▶ _What is needed_:
Write again exactly the lines in the listing below, starting at the line with "the solar panel at [14,171]: 17328" and ending at the line with "the evergreen tree at (x=122, y=30)", both included. Pictures are not copied.

▶ _The records_:

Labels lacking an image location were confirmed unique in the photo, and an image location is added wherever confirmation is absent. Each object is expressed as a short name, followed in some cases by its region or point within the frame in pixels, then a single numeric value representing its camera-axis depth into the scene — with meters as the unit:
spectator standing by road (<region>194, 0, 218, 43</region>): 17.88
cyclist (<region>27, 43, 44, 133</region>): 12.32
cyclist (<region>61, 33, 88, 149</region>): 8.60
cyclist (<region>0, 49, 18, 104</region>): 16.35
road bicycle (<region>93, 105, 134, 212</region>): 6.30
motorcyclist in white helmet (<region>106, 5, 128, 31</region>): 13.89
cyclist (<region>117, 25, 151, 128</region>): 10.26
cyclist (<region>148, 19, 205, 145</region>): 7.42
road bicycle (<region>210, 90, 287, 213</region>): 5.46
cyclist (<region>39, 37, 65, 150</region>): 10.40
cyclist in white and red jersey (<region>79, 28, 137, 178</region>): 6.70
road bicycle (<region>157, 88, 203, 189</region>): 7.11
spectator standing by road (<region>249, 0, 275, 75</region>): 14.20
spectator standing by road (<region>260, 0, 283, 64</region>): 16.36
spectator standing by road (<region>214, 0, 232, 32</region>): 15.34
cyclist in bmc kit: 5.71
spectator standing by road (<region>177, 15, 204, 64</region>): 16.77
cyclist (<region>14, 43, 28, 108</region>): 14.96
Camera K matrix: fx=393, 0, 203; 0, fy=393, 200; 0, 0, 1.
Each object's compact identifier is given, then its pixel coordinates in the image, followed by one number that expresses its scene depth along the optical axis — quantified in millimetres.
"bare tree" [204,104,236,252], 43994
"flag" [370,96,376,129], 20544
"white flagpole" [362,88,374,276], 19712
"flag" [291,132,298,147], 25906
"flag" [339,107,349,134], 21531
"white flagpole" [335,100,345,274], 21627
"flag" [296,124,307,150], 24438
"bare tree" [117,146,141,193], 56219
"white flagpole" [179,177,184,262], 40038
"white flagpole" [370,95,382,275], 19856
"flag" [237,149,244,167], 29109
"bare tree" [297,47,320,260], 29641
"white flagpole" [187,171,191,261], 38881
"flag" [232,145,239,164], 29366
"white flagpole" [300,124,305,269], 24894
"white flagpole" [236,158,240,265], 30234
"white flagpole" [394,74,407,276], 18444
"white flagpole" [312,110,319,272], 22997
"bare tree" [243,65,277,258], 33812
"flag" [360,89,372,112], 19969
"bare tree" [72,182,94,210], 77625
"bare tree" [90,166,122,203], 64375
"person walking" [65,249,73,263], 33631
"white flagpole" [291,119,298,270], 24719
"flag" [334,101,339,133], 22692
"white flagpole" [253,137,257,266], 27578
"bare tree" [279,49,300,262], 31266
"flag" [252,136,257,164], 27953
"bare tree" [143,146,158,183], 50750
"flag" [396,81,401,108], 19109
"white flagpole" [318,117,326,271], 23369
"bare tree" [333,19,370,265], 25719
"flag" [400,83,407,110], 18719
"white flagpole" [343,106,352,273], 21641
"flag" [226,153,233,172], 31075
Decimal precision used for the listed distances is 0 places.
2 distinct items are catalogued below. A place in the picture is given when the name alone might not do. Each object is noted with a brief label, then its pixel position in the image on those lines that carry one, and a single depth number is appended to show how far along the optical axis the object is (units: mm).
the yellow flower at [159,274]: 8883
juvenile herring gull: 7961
==
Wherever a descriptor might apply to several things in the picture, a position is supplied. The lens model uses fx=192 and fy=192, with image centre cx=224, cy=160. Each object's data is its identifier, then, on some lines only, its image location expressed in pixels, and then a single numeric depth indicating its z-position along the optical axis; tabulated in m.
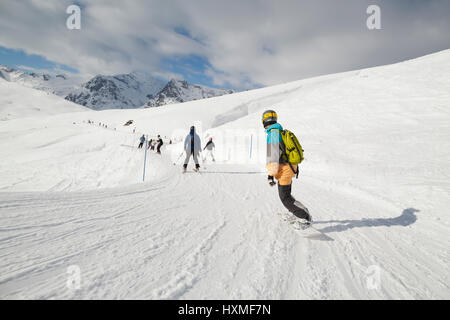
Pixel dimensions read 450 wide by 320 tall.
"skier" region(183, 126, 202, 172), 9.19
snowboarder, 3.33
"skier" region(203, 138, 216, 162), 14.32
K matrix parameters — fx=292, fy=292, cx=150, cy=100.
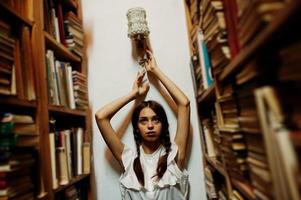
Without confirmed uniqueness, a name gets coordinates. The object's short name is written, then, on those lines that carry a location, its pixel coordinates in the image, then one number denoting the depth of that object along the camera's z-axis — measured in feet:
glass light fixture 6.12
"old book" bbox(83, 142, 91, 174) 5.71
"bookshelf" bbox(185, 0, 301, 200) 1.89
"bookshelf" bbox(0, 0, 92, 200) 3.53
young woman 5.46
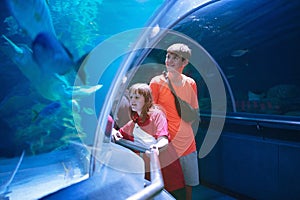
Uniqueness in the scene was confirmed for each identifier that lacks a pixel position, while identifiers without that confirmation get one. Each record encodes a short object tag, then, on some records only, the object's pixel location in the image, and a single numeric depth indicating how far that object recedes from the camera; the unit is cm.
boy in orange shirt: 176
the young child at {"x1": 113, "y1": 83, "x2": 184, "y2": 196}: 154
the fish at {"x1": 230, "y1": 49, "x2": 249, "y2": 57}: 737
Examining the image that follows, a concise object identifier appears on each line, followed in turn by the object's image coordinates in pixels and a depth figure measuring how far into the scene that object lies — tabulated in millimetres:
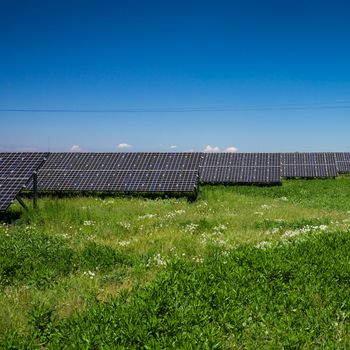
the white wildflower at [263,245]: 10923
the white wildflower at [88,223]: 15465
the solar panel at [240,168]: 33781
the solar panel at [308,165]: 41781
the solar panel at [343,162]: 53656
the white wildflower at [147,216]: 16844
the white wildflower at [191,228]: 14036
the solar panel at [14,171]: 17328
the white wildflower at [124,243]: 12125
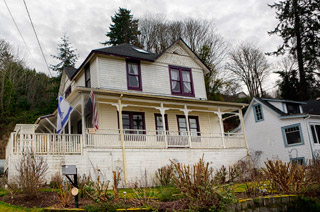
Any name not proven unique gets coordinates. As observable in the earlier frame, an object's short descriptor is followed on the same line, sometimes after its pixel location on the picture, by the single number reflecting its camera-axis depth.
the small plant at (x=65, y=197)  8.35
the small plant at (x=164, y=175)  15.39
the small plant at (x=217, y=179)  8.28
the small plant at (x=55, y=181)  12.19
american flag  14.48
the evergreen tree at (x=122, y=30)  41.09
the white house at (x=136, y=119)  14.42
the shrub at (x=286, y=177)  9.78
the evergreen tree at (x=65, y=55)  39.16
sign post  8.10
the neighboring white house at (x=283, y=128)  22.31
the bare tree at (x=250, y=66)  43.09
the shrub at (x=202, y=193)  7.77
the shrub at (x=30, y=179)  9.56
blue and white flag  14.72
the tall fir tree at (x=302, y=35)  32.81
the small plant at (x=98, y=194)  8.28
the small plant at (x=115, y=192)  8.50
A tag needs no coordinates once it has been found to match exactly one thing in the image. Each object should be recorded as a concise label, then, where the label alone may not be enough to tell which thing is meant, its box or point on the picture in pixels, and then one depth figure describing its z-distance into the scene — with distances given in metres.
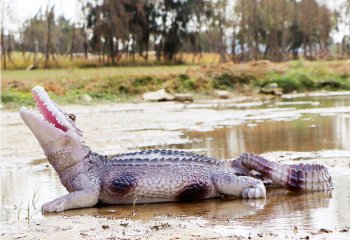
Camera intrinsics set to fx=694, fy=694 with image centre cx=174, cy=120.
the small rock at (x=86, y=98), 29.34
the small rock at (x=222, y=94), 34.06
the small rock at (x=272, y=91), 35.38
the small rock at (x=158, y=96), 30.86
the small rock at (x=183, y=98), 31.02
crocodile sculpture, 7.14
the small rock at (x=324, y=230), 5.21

▶ _Response below_:
the solar panel at [14,171]: 17328
the white wildflower at [124,243]: 12125
Any name not proven unique gets coordinates. As observable in the earlier frame, an object's short descriptor is followed on the same line, sometimes after its pixel location on the picture, by the single number reflecting its camera-axis depth.
the small plant at (x=65, y=197)  8.35
the small plant at (x=164, y=175)  15.39
the small plant at (x=217, y=179)  8.28
the small plant at (x=55, y=181)  12.19
american flag  14.48
the evergreen tree at (x=122, y=30)  41.09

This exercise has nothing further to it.